Aim of the task:
One line at a time, check the entries below for the word "lines", and copy each line that has it.

Source records:
++++

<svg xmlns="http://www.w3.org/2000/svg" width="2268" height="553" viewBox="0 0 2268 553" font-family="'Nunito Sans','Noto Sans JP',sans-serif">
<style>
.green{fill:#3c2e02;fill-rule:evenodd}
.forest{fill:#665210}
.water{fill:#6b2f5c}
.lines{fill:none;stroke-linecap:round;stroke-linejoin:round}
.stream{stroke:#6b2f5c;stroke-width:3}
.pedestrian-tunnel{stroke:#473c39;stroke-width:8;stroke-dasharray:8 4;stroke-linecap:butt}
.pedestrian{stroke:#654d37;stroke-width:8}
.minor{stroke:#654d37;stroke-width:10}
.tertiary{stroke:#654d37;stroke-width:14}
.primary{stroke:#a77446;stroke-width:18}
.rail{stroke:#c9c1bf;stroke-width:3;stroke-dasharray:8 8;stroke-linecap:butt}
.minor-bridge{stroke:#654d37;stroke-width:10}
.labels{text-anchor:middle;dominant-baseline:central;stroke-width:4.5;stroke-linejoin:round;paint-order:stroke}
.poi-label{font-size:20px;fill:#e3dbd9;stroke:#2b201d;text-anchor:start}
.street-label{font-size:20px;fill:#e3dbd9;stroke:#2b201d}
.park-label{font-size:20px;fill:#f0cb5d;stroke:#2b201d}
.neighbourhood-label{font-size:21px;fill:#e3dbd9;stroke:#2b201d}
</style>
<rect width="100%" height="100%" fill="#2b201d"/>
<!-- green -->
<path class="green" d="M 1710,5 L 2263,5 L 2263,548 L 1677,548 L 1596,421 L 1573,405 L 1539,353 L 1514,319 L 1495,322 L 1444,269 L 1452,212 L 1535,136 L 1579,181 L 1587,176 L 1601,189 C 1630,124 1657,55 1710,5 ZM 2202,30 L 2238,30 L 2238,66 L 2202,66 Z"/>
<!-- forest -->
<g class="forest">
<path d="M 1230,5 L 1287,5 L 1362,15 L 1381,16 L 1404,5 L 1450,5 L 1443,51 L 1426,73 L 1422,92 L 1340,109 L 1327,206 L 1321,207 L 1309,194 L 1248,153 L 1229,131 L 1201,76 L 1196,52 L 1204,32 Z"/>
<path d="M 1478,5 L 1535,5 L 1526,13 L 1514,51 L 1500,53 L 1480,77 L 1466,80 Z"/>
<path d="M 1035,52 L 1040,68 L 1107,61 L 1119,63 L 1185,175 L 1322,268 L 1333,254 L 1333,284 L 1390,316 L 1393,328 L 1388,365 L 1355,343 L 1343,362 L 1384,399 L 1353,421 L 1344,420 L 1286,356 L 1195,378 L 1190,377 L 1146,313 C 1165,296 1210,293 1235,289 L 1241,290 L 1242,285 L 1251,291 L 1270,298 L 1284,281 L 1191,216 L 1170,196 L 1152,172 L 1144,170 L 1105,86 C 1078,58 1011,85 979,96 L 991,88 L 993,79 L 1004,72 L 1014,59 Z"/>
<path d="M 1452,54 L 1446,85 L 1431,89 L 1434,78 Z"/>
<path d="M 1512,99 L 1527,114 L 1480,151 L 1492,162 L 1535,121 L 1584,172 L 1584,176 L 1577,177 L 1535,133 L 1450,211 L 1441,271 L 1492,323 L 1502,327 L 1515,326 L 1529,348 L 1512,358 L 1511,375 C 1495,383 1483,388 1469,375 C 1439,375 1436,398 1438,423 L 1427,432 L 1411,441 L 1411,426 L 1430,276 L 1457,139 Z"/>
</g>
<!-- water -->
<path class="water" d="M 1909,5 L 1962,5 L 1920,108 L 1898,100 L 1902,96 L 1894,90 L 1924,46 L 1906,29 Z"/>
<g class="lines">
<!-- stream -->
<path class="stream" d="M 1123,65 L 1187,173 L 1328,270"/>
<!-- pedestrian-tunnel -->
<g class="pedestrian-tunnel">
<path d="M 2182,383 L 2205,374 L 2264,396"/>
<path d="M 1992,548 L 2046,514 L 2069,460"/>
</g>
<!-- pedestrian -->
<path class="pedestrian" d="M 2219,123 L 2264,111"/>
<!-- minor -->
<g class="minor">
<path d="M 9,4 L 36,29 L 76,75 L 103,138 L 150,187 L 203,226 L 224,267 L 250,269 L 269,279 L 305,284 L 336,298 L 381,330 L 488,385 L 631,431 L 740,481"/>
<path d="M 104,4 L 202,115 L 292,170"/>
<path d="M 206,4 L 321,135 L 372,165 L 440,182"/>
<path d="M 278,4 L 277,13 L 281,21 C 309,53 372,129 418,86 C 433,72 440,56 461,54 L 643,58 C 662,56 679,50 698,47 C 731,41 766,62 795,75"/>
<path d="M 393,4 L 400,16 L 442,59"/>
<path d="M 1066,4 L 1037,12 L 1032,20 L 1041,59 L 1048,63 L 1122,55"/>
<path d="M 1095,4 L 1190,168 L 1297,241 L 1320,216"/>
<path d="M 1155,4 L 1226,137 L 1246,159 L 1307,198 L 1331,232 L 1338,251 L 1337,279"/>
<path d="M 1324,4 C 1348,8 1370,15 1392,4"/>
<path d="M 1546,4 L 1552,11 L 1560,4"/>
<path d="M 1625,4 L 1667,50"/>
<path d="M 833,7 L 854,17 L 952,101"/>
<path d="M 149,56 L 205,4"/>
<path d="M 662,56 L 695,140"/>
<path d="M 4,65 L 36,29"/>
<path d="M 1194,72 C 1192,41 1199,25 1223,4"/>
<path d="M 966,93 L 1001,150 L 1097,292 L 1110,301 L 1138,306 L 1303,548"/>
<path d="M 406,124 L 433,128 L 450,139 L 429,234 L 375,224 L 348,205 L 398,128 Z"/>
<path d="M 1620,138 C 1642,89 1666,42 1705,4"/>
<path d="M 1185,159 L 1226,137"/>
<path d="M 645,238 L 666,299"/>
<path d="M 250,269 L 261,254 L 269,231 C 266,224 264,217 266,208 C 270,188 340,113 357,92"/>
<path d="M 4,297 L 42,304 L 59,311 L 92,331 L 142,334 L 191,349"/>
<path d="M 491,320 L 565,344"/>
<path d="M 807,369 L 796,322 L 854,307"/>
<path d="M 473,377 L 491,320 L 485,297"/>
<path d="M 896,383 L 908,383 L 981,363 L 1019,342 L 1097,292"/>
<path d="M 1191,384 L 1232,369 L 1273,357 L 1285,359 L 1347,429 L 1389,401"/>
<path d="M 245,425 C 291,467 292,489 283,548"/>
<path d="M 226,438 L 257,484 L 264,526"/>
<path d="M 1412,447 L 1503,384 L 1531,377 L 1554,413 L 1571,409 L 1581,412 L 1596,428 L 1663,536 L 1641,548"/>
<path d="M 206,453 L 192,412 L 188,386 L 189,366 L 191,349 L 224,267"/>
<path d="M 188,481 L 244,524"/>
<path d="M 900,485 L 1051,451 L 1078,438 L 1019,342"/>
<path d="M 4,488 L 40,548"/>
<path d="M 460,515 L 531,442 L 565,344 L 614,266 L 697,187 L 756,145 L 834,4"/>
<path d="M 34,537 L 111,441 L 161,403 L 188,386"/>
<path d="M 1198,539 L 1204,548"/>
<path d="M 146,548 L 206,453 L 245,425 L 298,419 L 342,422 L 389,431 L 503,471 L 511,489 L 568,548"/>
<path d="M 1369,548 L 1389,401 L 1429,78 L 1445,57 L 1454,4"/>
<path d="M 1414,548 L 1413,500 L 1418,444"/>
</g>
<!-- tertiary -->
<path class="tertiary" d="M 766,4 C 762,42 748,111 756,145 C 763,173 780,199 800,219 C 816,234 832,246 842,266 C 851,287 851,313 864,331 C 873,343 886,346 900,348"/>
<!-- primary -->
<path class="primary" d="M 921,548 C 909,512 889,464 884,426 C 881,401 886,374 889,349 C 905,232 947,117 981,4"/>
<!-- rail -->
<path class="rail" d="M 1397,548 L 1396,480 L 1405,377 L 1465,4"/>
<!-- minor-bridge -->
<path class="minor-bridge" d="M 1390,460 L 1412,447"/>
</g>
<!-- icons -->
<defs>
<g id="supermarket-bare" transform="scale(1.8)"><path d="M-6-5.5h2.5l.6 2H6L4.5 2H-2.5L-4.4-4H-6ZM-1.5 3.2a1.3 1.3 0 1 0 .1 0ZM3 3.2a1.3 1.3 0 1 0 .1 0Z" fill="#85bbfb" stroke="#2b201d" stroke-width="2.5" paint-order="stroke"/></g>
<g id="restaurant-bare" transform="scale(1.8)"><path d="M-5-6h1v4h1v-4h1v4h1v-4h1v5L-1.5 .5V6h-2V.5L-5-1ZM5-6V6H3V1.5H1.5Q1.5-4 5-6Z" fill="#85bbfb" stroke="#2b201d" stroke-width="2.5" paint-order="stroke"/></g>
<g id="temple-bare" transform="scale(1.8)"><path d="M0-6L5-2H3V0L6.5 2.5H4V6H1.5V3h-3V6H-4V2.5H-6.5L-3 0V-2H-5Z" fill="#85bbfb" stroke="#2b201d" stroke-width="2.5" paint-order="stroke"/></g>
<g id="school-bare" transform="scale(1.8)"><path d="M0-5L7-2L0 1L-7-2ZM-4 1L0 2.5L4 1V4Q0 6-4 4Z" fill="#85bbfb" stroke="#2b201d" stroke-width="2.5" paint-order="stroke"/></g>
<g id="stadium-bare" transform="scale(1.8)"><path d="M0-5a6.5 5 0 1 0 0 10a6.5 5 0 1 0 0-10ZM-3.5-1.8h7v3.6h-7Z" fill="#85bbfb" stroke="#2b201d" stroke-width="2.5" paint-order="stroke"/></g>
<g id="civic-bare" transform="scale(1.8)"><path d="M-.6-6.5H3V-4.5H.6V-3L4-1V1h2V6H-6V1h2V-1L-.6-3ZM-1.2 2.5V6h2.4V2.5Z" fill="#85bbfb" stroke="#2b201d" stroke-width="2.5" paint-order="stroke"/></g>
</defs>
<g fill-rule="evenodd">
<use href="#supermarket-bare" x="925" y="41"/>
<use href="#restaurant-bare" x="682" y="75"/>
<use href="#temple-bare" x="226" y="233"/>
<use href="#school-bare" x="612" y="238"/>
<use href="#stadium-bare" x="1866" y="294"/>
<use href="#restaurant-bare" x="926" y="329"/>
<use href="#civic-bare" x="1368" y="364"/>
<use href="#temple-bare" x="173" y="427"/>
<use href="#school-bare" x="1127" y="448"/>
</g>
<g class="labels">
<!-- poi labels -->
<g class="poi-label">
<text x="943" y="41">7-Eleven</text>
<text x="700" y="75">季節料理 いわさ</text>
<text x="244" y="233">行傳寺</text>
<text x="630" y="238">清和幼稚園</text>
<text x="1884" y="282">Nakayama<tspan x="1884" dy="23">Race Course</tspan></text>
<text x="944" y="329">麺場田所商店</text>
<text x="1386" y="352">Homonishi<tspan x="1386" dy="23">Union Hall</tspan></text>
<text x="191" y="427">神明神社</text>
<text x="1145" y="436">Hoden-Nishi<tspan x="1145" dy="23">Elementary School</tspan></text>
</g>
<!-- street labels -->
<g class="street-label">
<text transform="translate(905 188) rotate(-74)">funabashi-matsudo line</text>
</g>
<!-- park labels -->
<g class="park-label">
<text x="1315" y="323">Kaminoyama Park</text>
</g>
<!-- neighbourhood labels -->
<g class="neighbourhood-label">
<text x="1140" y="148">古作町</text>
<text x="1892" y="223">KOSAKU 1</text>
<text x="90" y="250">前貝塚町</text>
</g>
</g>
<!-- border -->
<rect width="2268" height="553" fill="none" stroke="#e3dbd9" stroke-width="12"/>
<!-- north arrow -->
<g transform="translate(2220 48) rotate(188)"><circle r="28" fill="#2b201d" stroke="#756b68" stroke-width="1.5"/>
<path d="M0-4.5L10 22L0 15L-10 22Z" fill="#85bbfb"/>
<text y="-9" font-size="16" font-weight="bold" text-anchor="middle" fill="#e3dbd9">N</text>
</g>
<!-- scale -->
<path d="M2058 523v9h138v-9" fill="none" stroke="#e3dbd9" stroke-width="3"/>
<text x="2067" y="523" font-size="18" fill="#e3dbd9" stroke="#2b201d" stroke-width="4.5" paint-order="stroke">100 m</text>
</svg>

++++

Answer to this exercise:
.lines{fill:none;stroke-linecap:round;stroke-linejoin:round}
<g class="lines">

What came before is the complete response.